231 Ananda dit au Bouddha: «Honoré du Monde, quoique l'Ainsi-Venu ait expliqué ce second absolu, si je considère maintenant quelqu'un qui voudrait défaire un noeud, s'il ne peut en trouver le centre, il ne défera jamais ce noeud.

232 «Honoré du Monde, moi-même et tous les autres Auditeurs dans la grande assemblée qui ne sommes pas au-delà de l'étude, nous sommes dans le même cas. Depuis des temps immémoriaux, nous avons été accompagnés dans la naissance et dans la mort par l'ignorance. Nous avons obtenu ces bonnes racines d'érudition et on dit de nous que nous avons quitté la vie de famille, et pourtant, en fait, nous agissons comme quelqu'un qui a une malaria chronique.

234 «J'espère seulement, ô Très Compatissant, que vous auriez pitié de nous qui coulons et nous noyons. Quels sont les noeuds dans notre corps et notre esprit et comment pourrons-nous les dénouer? Votre explication permettra aussi aux êtres du futur qui seront dans la souffrance et la difficulté d'éviter le cycle des renaissances et de les empêcher de tomber dans les trois domaines de l'existence».

Quand il eut dit cela, lui et tous les membres de la grande assemblée firent des prosternations complètes. Il pleura abondamment, et d'une sincère anticipation, attendit l'enseignement insurpassable du Bouddha, l'Ainsi-Venu.

236 Alors l'Honoré du Monde eut pitié d'Ananda et de ceux dans l'assemblée à qui il restait quelque chose à étudier ainsi que de ces êtres à venir qui auraient le potentiel de transcender le monde et de développer l'intuition.

237 Il caressa le sommet du crâne d'Ananda de sa main qui brillait d'une lumière Jambunada pourpre et or. Instantanément, toutes les Terres de Bouddha dans les dix directions tremblèrent de six façons.

238 Des Ainsi-Venus aussi nombreux que des grains de poussière, chacun demeurant dans son monde respectif, émirent une précieuse lumière du sommet de leurs crânes.

239 Au même moment précis, leur lumière partit de leurs propres pays et allèrent dans le bosquet de Jeta pour couronner la tête de l'Ainsi-Venu. Tous les membres de l'assemblée en reçurent un bénéfice sans précédent.

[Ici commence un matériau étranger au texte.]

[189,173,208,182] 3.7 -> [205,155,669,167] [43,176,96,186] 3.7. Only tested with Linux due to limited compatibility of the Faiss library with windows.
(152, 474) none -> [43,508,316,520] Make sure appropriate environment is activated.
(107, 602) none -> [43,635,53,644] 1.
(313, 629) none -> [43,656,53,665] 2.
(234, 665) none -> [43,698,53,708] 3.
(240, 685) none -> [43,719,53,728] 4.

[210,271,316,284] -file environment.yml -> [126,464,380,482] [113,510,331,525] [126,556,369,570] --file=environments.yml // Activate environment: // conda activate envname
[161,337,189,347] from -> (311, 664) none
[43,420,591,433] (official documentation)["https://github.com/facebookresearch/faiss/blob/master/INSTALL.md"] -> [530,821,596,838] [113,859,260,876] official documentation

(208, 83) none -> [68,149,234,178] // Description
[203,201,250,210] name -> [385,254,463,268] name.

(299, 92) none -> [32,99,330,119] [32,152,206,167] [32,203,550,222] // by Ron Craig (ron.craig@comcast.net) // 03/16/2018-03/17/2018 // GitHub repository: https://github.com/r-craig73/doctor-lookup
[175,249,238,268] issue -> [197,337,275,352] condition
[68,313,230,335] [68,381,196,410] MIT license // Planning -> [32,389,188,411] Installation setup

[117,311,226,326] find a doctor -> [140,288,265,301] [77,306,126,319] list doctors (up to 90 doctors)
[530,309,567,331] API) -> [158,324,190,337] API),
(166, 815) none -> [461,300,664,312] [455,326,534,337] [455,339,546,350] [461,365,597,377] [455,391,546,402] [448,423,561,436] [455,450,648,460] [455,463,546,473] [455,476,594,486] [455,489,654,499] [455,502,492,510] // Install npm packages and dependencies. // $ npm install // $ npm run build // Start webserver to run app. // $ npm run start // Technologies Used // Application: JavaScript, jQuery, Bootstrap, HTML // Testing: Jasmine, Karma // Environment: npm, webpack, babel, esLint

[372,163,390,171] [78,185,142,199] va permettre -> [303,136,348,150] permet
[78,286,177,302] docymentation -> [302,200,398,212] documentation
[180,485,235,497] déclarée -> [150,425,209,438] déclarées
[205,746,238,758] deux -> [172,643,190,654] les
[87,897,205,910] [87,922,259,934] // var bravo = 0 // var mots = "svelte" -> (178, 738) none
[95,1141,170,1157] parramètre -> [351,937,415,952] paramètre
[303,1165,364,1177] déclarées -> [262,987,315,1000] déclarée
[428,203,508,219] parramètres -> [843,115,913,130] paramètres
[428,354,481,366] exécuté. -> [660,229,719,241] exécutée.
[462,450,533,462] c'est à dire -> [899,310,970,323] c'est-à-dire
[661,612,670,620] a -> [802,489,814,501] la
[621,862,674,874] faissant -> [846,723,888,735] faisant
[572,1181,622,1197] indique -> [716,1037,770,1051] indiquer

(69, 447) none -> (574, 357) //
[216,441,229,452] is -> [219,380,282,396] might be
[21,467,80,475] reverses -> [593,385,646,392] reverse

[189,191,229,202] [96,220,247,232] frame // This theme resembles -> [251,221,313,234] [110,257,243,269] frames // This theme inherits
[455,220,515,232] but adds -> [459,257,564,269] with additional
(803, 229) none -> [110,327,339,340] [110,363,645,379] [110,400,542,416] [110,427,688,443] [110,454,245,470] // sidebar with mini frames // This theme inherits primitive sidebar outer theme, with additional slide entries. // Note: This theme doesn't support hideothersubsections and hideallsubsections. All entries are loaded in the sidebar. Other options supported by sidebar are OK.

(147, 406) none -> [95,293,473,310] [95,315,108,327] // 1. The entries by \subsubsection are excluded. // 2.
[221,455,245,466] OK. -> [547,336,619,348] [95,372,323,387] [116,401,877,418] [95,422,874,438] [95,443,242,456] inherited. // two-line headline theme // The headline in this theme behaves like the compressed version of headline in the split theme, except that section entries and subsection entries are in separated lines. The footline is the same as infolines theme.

241 Alors Ananda et tous les membres de la grande assemblée entendirent les Ainsi-Venus aussi nombreux que de fins grains de poussière dans toutes les dix directions parler à Ananda avec différentes bouches mais d'une seule voix.

«Très bien, Ananda, en effet! Tu souhaites reconnaître ton ignorance innée qui te fait tourner sur la roue. L'origine du noeud de la naissance et de la mort se trouve tout simplement dans tes six organes sensoriels et nulle part ailleurs.

243 «Tu désires aussi comprendre l'insurpassable Bodhi, afin de pouvoir rapidement réaliser le bonheur, la libération, la tranquillité et la permanence merveilleuse. Cela aussi, ce sont tes six organes sensoriels et rien d'autre».

246 Quoiqu'Ananda ait entendu ces sons du Dharma, il ne les comprit pas encore. Inclinant la tête, il dit au Bouddha: «Comment se peut-il que ce qui me fait tourner sur le cycle des naissances et des morts et ce qui me permet d'obtenir le bonheur, et la merveilleuse éternité soient les six organes des sens dans les deux cas et rien d'autre?»

247 Le Bouddha dit à Ananda: «Les organes des sens et les objets sont la même source. Les liens et leur détachement ne sont pas des choses différentes. La nature de la conscience est vide et fausse, comme des fleurs dans l'espace.

248 «Ananda, la conscience surgit à cause de objets de souillure. Les phénomènes existent à cause des organes des sens. Les phénomènes et la perception sont tous dépourvus de leur propres natures. Ils se supportent l'un l'autre comme des roseaux entrelacés.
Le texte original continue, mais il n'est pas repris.